Permessi retribuiti per l’assistenza ai disabili anche al convivente di fatto

E’ in linea con le recenti leggi n. 76 del 20 maggio 2016 (legge “Cirinnà”) e n. 112 del 22 giugno 2016 (legge “Dopo di noi”), nonché con l’orientamento generale espresso negli ultimi anni da dottrina e giurisprudenza sui rapporti familiari di fatto, la sentenza n. 213/2016 con cui la Corte Costituzionale ha dichiarato l’illegittimità costituzionale dell’art. 33, comma 3, della legge 5 febbraio 1992, n. 104 (Legge-quadro per l’assistenza, l’integrazione sociale e i diritti delle persone handicappate), come modificato dall’art. 24, comma 1, lettera a), della legge 4 novembre 2010, n. 183 nella parte in cui non include il convivente tra i soggetti legittimati a fruire del permesso mensile retribuito per l’assistenza alla persona con handicap in situazione di gravità, in alternativa al coniuge, parente o affine entro il secondo grado.

ART. 33  C. 3 L. 104/92

La norma dichiarata incostituzionale, infatti, recita: “A condizione che la persona handicappata non sia ricoverata a tempo pieno, il lavoratore dipendente, pubblico o privato, che assiste persona con handicap in situazione di gravità, coniuge, parente o affine entro il secondo grado, ovvero entro il terzo grado qualora i genitori o il coniuge della persona con handicap in situazione di gravità abbiano compiuto i sessantacinque anni di età oppure siano anche essi affetti da patologie invalidanti o siano deceduti o mancanti, ha diritto a fruire di tre giorni di permesso mensile retribuito coperto da contribuzione figurativa, anche in maniera continuativa”.

L'articolo di legge, dunque, esclude dalla possibilità di usufruire dei permessi retribuiti i soggetti che non siano legati al disabile da vincolo matrimoniale o rapporti di parentela o affinità, negando tale diritto ai conviventi di fatto.

MOTIVI DI INCOSTITUZIONALITA’

A seguito di ricorso presentato da una donna alla competente sezione lavoro del Tribunale, con cui la ricorrente chiedeva che le venisse riconosciuto il diritto ai permessi retribuiti in base alla citata norma, con conseguente condanna dell’ente presso cui prestava servizio (una ASL), il Tribunale ha sollevato la questione di illegittimità costituzionale dell’art. 33, comma 3, della legge 5 febbraio 1992, n. 104, in quanto in contrasto con gli artt. 2, 3 e 32 della Costituzione, nella parte in cui viene escluso il convivente di fatto dai benefici previsti.

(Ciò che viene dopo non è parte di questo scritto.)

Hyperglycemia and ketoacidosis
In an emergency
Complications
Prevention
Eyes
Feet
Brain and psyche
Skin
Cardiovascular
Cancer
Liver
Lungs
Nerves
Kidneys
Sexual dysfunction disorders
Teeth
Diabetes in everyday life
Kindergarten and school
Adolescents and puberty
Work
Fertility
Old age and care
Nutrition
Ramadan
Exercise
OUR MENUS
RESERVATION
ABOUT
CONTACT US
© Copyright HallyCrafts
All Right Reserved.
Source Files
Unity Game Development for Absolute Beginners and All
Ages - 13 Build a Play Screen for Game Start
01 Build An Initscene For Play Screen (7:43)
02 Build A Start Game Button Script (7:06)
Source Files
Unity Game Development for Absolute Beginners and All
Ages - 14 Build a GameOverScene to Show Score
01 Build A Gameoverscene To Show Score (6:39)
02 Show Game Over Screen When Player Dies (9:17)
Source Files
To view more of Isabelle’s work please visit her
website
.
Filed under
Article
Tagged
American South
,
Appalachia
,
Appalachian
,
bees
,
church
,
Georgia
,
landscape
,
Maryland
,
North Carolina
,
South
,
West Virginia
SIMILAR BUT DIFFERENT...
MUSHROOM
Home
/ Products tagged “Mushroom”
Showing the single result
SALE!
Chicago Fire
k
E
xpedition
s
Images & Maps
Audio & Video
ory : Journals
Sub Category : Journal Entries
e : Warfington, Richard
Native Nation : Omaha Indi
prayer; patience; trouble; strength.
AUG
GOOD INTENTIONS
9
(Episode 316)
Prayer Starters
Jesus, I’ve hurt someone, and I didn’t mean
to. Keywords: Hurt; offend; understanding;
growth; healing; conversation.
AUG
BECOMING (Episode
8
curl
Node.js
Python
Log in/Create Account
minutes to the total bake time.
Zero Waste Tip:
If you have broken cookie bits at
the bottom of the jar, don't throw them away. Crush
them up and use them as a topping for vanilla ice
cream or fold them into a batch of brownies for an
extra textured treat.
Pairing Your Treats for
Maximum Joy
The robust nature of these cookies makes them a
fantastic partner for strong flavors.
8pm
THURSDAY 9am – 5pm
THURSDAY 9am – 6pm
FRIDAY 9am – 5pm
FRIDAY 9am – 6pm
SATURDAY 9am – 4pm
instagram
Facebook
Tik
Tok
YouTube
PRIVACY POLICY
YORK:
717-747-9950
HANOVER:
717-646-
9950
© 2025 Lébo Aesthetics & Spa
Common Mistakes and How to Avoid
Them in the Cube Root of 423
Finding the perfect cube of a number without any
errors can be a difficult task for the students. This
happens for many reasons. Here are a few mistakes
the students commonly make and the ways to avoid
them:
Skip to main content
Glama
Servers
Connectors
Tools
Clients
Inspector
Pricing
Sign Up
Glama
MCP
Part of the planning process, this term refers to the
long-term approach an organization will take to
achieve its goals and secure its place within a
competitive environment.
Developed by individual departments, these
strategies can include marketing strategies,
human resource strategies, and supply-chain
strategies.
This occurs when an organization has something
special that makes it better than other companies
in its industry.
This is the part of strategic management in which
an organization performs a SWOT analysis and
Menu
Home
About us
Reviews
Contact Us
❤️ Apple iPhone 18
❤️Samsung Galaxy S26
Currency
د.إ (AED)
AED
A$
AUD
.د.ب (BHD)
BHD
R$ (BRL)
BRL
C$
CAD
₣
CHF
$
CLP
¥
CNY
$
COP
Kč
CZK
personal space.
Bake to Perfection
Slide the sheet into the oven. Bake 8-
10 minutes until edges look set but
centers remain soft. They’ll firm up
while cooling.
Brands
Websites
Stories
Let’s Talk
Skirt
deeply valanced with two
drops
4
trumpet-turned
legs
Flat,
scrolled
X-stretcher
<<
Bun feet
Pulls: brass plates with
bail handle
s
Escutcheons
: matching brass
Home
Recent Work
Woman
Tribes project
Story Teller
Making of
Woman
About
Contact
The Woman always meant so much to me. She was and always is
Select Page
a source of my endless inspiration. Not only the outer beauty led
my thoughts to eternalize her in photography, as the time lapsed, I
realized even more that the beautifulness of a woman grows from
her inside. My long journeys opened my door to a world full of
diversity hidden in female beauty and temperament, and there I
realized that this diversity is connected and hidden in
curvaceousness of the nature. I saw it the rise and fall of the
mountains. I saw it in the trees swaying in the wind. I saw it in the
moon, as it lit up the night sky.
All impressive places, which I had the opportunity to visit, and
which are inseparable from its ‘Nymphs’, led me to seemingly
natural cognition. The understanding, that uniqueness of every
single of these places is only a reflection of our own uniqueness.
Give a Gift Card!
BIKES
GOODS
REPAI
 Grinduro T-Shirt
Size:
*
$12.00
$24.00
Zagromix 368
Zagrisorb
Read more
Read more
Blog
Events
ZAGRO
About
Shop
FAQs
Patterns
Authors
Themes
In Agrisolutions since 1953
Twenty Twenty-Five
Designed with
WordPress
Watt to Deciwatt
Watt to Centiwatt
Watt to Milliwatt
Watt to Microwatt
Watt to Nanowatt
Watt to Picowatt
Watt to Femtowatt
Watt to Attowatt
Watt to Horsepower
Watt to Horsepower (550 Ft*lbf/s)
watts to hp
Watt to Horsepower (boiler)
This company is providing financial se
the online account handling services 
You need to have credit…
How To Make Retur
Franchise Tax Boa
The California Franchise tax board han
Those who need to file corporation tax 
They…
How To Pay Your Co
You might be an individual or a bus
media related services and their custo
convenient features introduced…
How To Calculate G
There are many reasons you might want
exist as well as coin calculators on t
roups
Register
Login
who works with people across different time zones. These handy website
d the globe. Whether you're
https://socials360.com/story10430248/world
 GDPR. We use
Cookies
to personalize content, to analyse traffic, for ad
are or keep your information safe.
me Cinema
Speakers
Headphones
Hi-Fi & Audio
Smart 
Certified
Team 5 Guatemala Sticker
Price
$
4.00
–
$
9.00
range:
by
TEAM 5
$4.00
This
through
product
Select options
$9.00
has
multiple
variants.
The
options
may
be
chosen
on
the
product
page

UNIONE DI FATTO COME FORMAZIONE SOCIALE RICONOSCIUTA

Per la Corte Costituzionale, la questione è fondata e, nel dichiarare l’incostituzionalità della norma nella parte evidenziata, rileva che il permesso mensile retribuito di cui al censurato art. 33 comma 3, è espressione dello Stato sociale, che riconosce il diritto alla cura ed all’assistenza alle persone con handicap in situazione di gravità; tale diritto va garantito al soggetto con handicap, sia come singolo che in quanto facente parte di una formazione sociale per la quale, ai sensi dell’art. 2 Cost., deve intendersi «ogni forma di comunità, semplice o complessa, idonea a consentire e favorire il libero sviluppo della persona nella vita di relazione, nel contesto di una valorizzazione del modello pluralistico”.

Alla stregua di ciò, osserva la Corte Costituzionale, è irragionevole che nell’elencazione dei soggetti legittimati a fruire del permesso mensile retribuito ivi disciplinato, non sia incluso il convivente della persona con handicap in situazione di gravità.

La sentenza costituisce un importante punto di partenza per tutte le famiglie di fatto nelle quali è presente un disabile grave, consentendo al convivente di assentarsi dal lavoro per prestargli le dovute cure, con regolari permessi retribuiti, senza correre rischi di rivendicazioni o richiami da parte del datore.